# Problem to solve
Transcribe the listing exactly, so that nothing but the pictures is missing.
++++ Source material
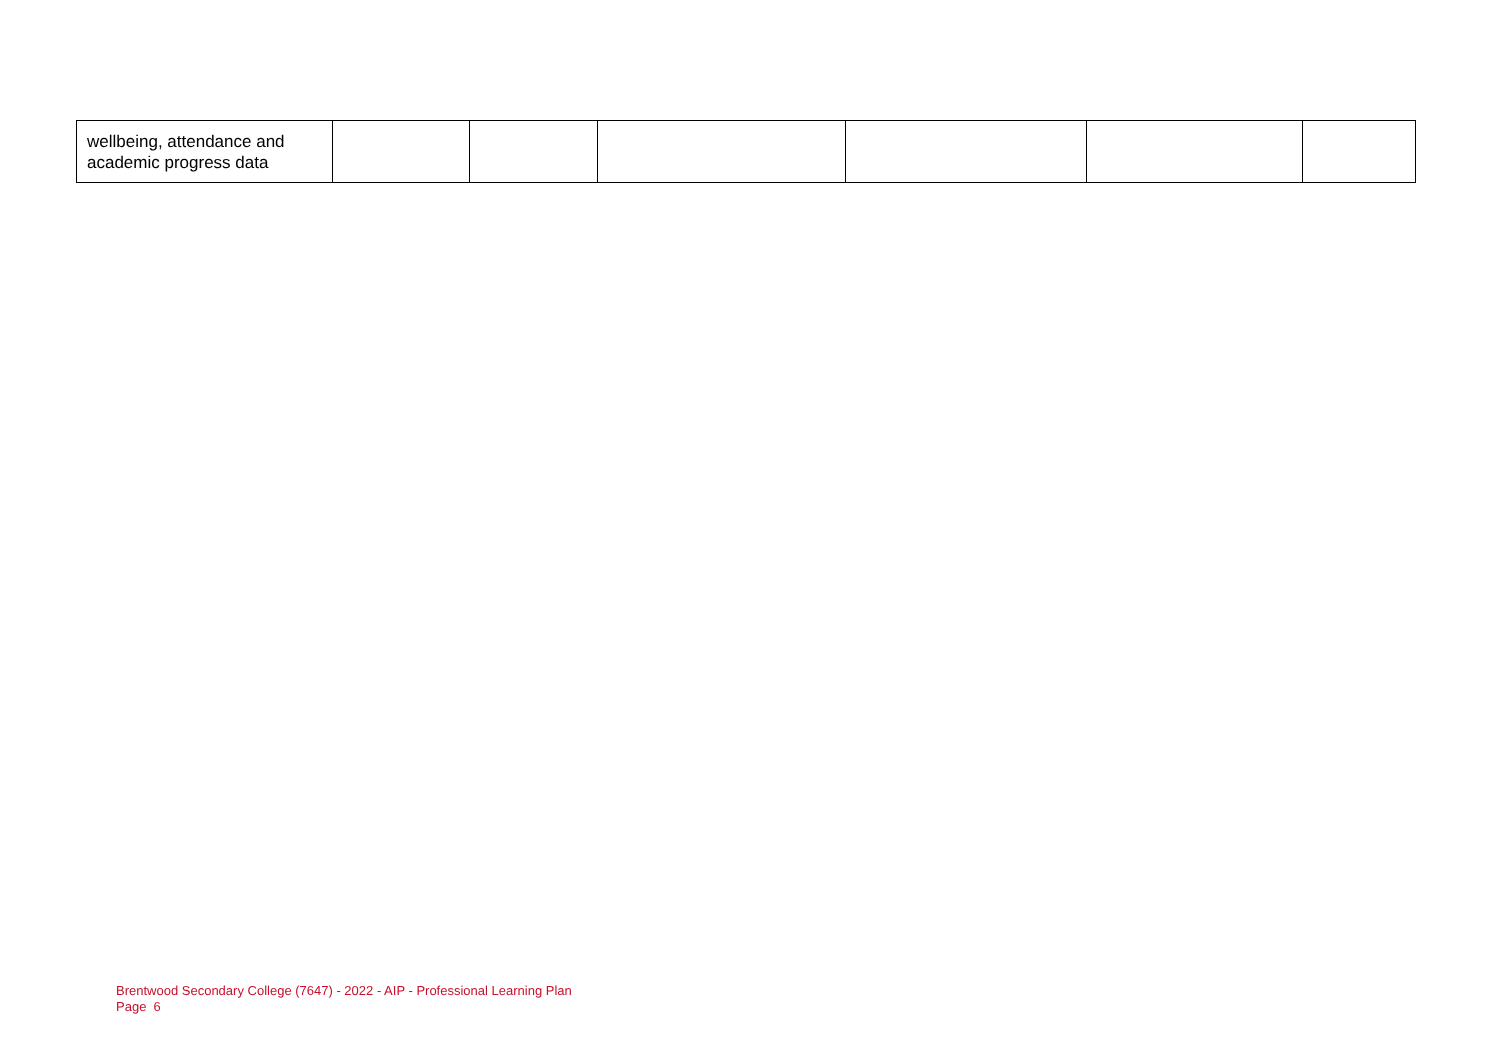| wellbeing, attendance and academic progress data | | | | | | |
Brentwood Secondary College (7647) - 2022 - AIP - Professional Learning Plan
Page 6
++++++++
# Answer box
| wellbeing, attendance and academic progress data | | | | | | |
Brentwood Secondary College (7647) - 2022 - AIP - Professional Learning Plan
Page 6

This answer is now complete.